Discretionary Inside Bars Trading Methods
It should be noted that inside bars, contrary to a popular Forex myth, are not necessarily the most profitable way to identify good trade entries. Entries based upon breakouts with higher than average volatility taken in the direction of the long-term trend perform better in Forex than any other mechanical system which has been publicly identified. If you are going to trade inside bars, find entries on lower timeframes early in the trading days (European opens for European pairs, U.S. open for USD/JPY). Make sure you use lower time frames, aim for higher reward to risk multiples, and be prepared for losing trades. If you want to be selective about your entries, you should adopt the following guidelines:
An inside bar that is almost as large as the preceding bar is often a lower-quality entry.
An inside bar that is in a crowded price area is often a lower-quality entry.
Smaller inside bars are good, but don’t become obsessed with trading only the smallest ones.

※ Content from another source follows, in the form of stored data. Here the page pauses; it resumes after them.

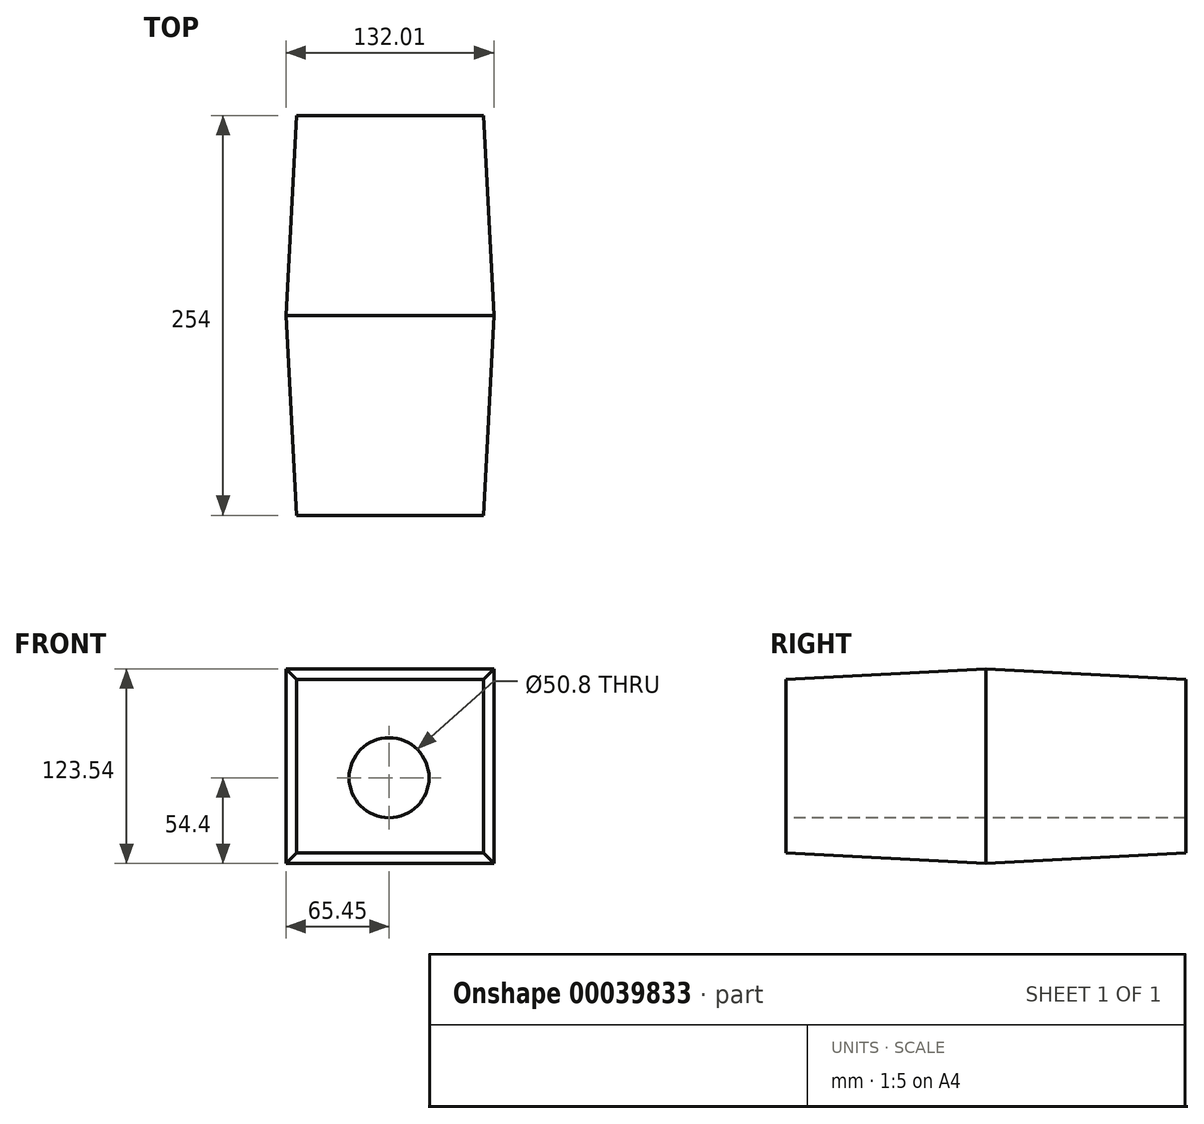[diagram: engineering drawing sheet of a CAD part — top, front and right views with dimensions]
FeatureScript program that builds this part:
annotation { "Feature Type Name" : "Feature", "Feature Type Description" : "" }
export const myFeature = defineFeature(function(context is Context, id is Id, definition is map)
    precondition{}
    {
        {
            var Q0;
            Q0=qCreatedBy(makeId("Front.planeOp"),FACE);
            var sketch = newSketch(context, id + "F0", { "sketchPlane" : qUnion([Q0])});
            skLineSegment(sketch, "E0.bottom", {"start": v(66.56, 69.14) * mm, "end": v(-65.45, 69.14) * mm});
            skLineSegment(sketch, "E0.top", {"start": v(66.56, -54.4) * mm, "end": v(-65.45, -54.4) * mm});
            skLineSegment(sketch, "E0.left", {"start": v(66.56, 69.14) * mm, "end": v(66.56, -54.4) * mm});
            skLineSegment(sketch, "E0.right", {"start": v(-65.45, 69.14) * mm, "end": v(-65.45, -54.4) * mm});
            skSolve(sketch);
        }
        {
            var Q0;
            Q0=makeQuery(id+"F0.imprint","IMPRINT",FACE,{"disambiguationData":[TD([[makeQuery(id+"F0.imprint","IMPRINT",EDGE,{"derivedFrom":sQuery(id+"F0.wireOp",EDGE,"E0.bottom")}),1.0]])]});
            extrude(context, id + "F1", {"entities" : qUnion([Q0]), "depth" : 127 * mm, "hasDraft" : true, "draftAngle" : 3 * degree, "draftPullDirection" : true, "hasSecondDirection" : true, "secondDirectionOppositeDirection" : true, "secondDirectionDepth" : 127 * mm, "hasSecondDirectionDraft" : true, "secondDirectionDraftAngle" : 3 * degree, "secondDirectionDraftPullDirection" : true});
        }
        {
            var Q0;
            Q0=makeQuery(id+"F1.opExtrude","CAP_FACE",FACE,{"disambiguationData":[OSD([sQuery(id+"F0.wireOp",EDGE,"E0.bottom"),sQuery(id+"F0.wireOp",EDGE,"E0.top"),sQuery(id+"F0.wireOp",EDGE,"E0.left"),sQuery(id+"F0.wireOp",EDGE,"E0.right")])],"isStart":false});
            var sketch = newSketch(context, id + "F2", { "sketchPlane" : qUnion([Q0])});
            skPoint(sketch, "E1", {"position": v(0, 0) * mm});
            skSolve(sketch);
        }
        {
            var Q0;
            Q0=sQuery(id+"F2.wireOp",VERTEX,"E1");
            var Q1;
            Q1=makeQuery(id+"F1.split0.splitOp","SPLIT",BODY,{"derivedFrom":makeQuery(id+"F1.opExtrude","SWEPT_BODY",BODY,{"disambiguationData":[OSD([sQuery(id+"F0.wireOp",EDGE,"E0.bottom"),sQuery(id+"F0.wireOp",EDGE,"E0.top"),sQuery(id+"F0.wireOp",EDGE,"E0.left"),sQuery(id+"F0.wireOp",EDGE,"E0.right")])]})});
            hole(context, id + "F3", {"style" : HoleStyle.SIMPLE, "holeDiameter" : 50.8 * mm, "endStyle" : HoleEndStyle.THROUGH, "locations" : qUnion([Q0]), "scope" : qUnion([Q1])});
        }
    });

Some of the best inside bar entries are placed just after two or three consecutive rising or falling bars making breakouts to new highs. They act as momentary pauses before another explosive breakout in the same direction. An example of such a run with an inside bar in the middle is shown in the diagram below:
If you are going to trade inside bars, trade in the direction of the long-term trend, and trade at the appropriate time of day for the relevant currency pair. The easiest route to significant profits is to allow winners to run to several multiples of reward to risk such as 3 to 1 or 5 to 1. Be aware that inside bars as a stand-alone entry method is not the best mechanical edge available to retail traders: momentum is.